= Ishema Party =

Political party in Rwanda

Ishema Party is a Rwandan political movement founded by Thomas Nahimana and other young Rwandan activists and scholars, including Nadine Claire Kasinge, Chaste Gahunde, and Venant Nkurunziza. They met in Paris and for three days exchanged on issues facing Rwanda and possible consequences. Ultimately, they started a political party.

== Vision ==
The vision set by the founders is "promoting Democracy through the truth, intrepidness and social justice". They advocated non-violence and peace, based on dialogue and consensus upon the constructive initiatives to be implemented in a manner evenly beneficial to all the citizens.
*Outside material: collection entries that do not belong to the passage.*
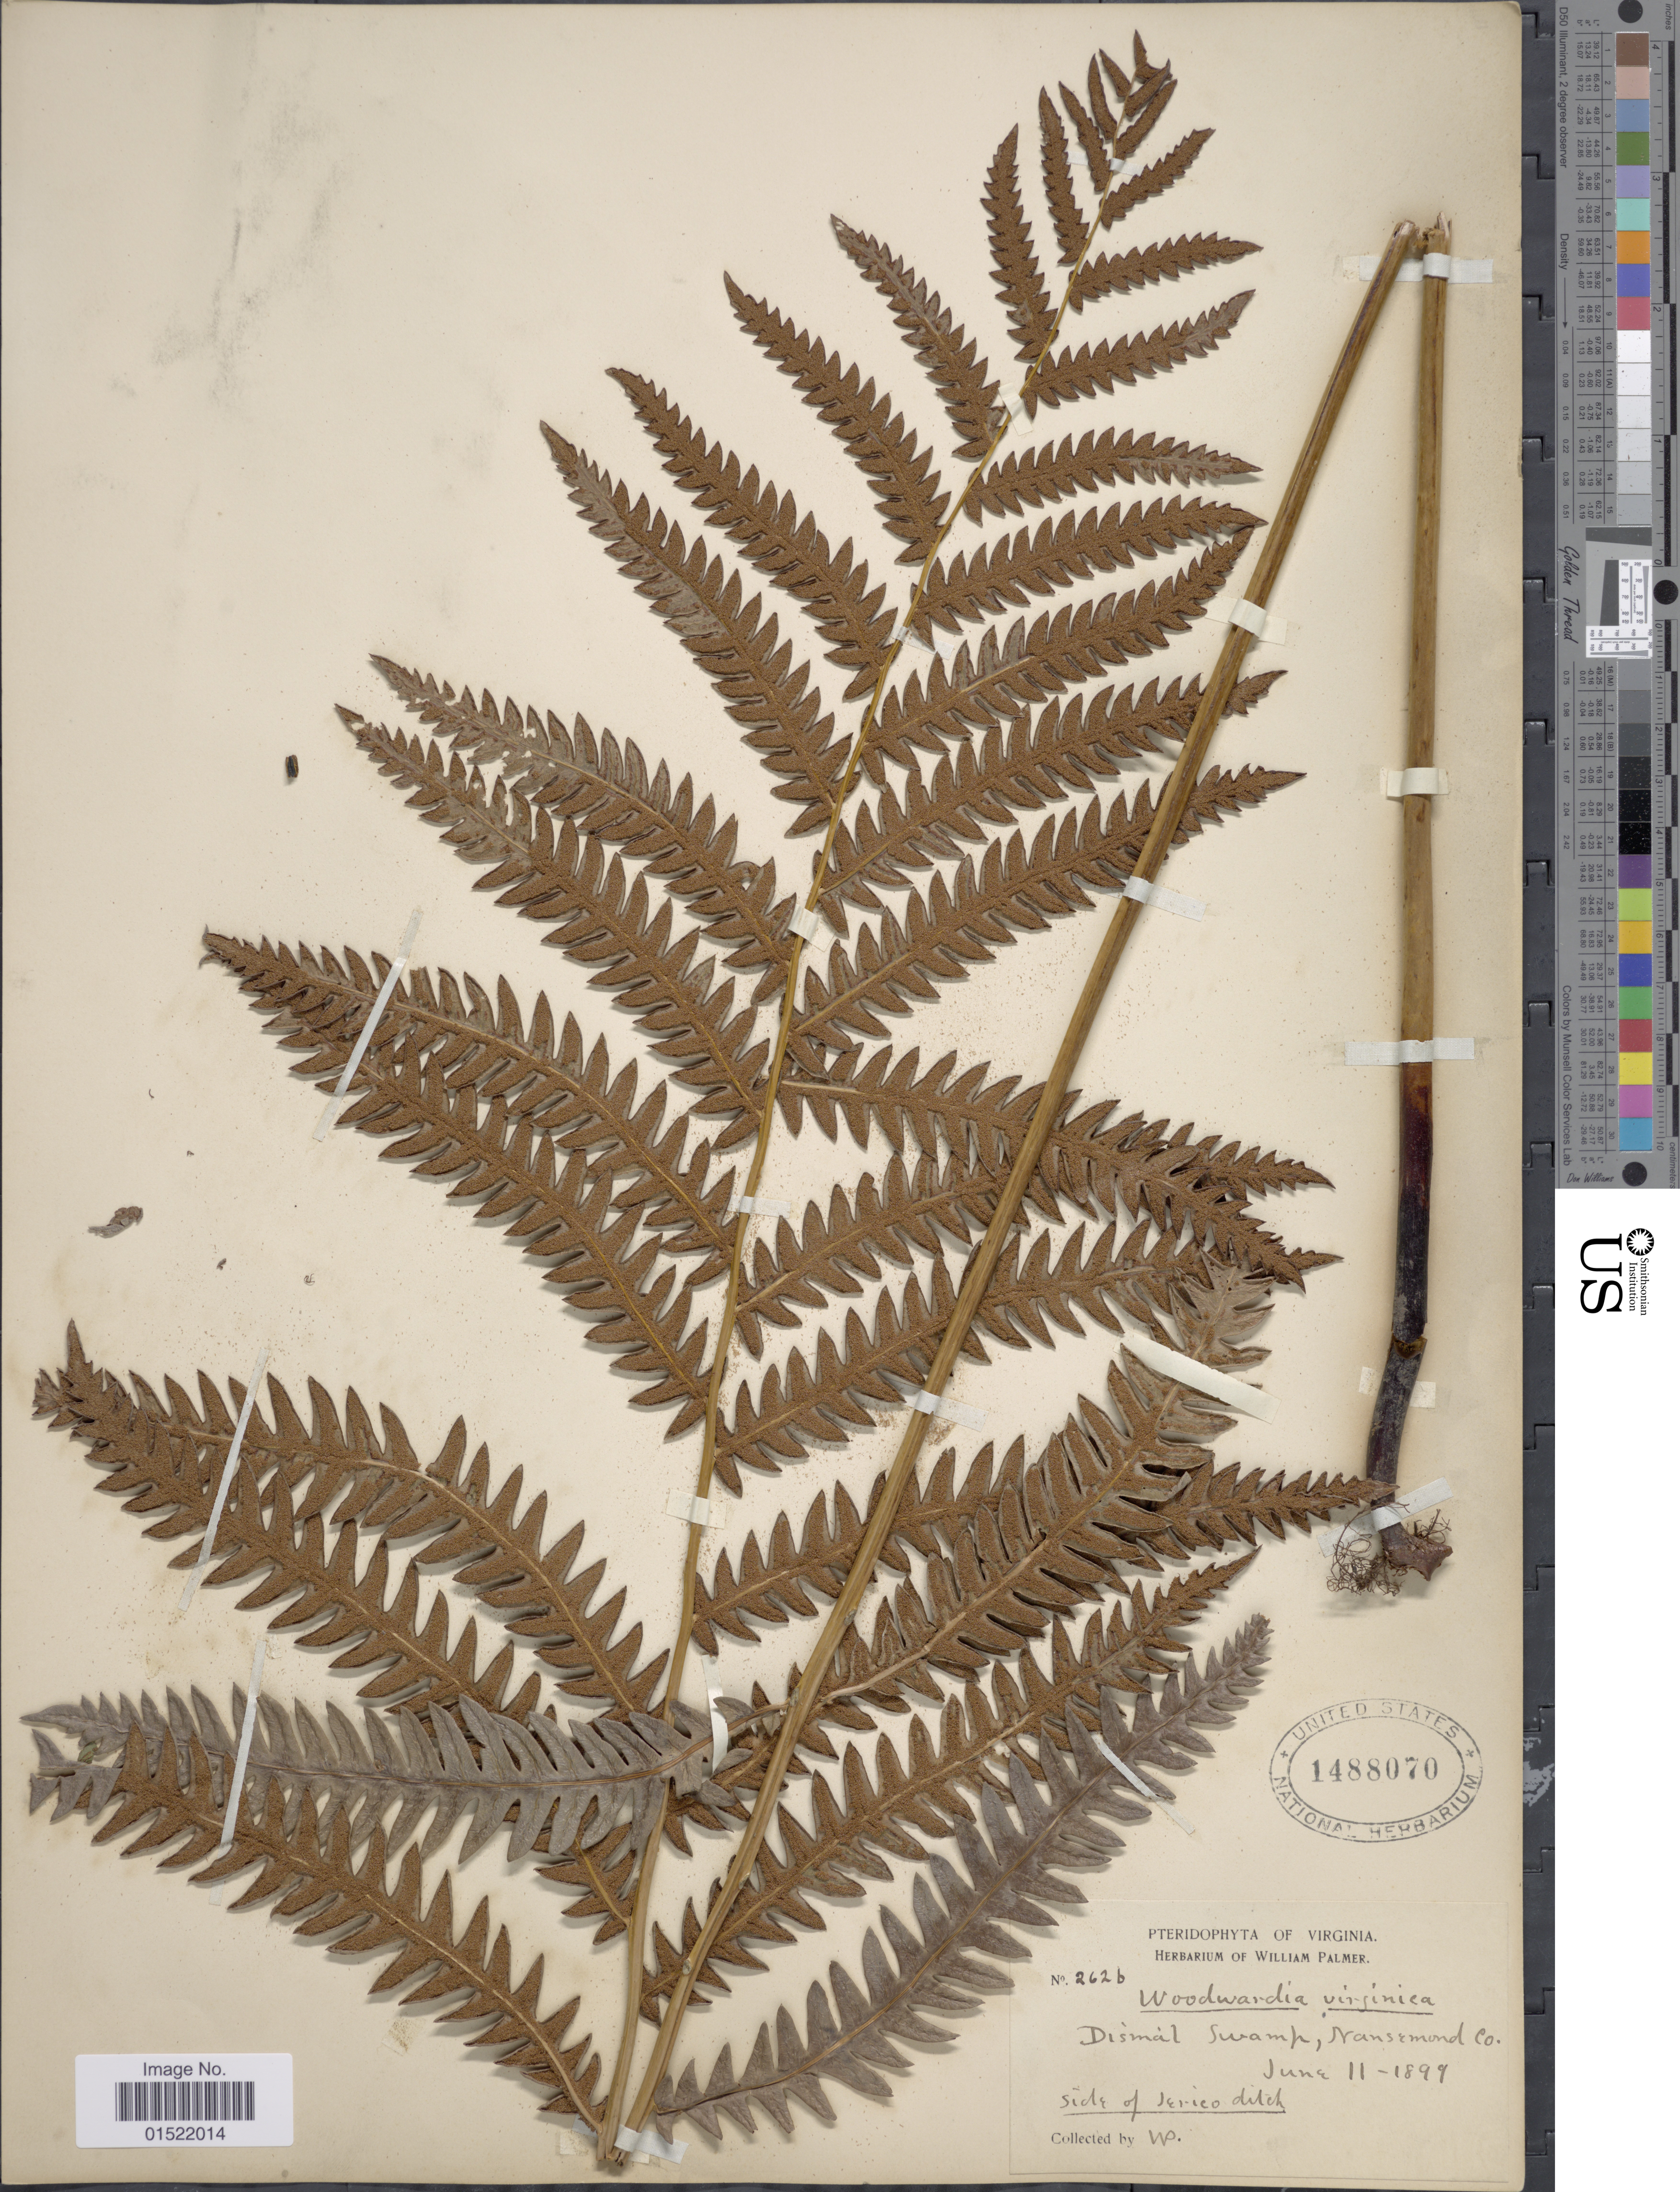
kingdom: Plantae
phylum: Tracheophyta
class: Polypodiopsida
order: Polypodiales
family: Blechnaceae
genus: Woodwardia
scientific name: Woodwardia virginica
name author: (L.) R.M. Sm.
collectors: W. Palmer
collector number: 262b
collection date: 1899-06-11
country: United States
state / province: Virginia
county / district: City of Suffolk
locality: Dismal Swamp, Nansemond Co. (merged into City of Suffolk 1950's-70's), side of Jerico ditch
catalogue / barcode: US 1488070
Every Umutaripfana should stand for truth, intrepidity, and social justice.

==History==
Ishema was founded in Paris, France on 28 January 2013.

On 8 February 2014 Ishema convened its first Congress and decided to go back home and realise their program as described in their document "Together to Modernise Rwanda". The Congress nominated Thomas Nahimana as its presidential candidate in the elections of 2017.

However, Ishema leaders were denied entry by the Government of Rwanda.

After consultation with other members of Rwanda opposition in exile, members of Civil Society, and others, they founded a Government of Rwanda in Exile on 20 February 2017. Nahimana became president and Abdullah Akishuri became Prime Minister along with 12 other Cabinet Ministers.

Members of Ishema are called Abataripfana ("Brave people who can never stop saying the truth no matter what").

==leprophète.fr==
Nahima and others created an online newspaper, leprophète.fr, to present their political views. The Rwandan government condemned the paper as dangerous.

== Thomas Nahimana ==

Thomas Nahimana was a priest in Cyangugu diocese, in southwestern Rwanda. He fled the country in 2005 and lives in France. He holds dual Rwandan and French citizenship.

Nahimana, in common with Victoire Ingabire Umuhoza and other opponents of the Rwandan Patriotic Front, was accused as a genocide denier from comments he made while abroad. He could face charges and years of imprisonment. Nahima briefly sought to join with the Democratic Forces for the Liberation of Rwanda (FDRL), but was rejected.

==2017 presidential election==
On January 22, 2017, Nahimana attempted to return to Rwanda to campaign. He would have become the sole opponent against Paul Kagame. Once again Nahimana was denied entry by the Rwandan Directorate of Immigration on the basis of a series of passport and visa issues.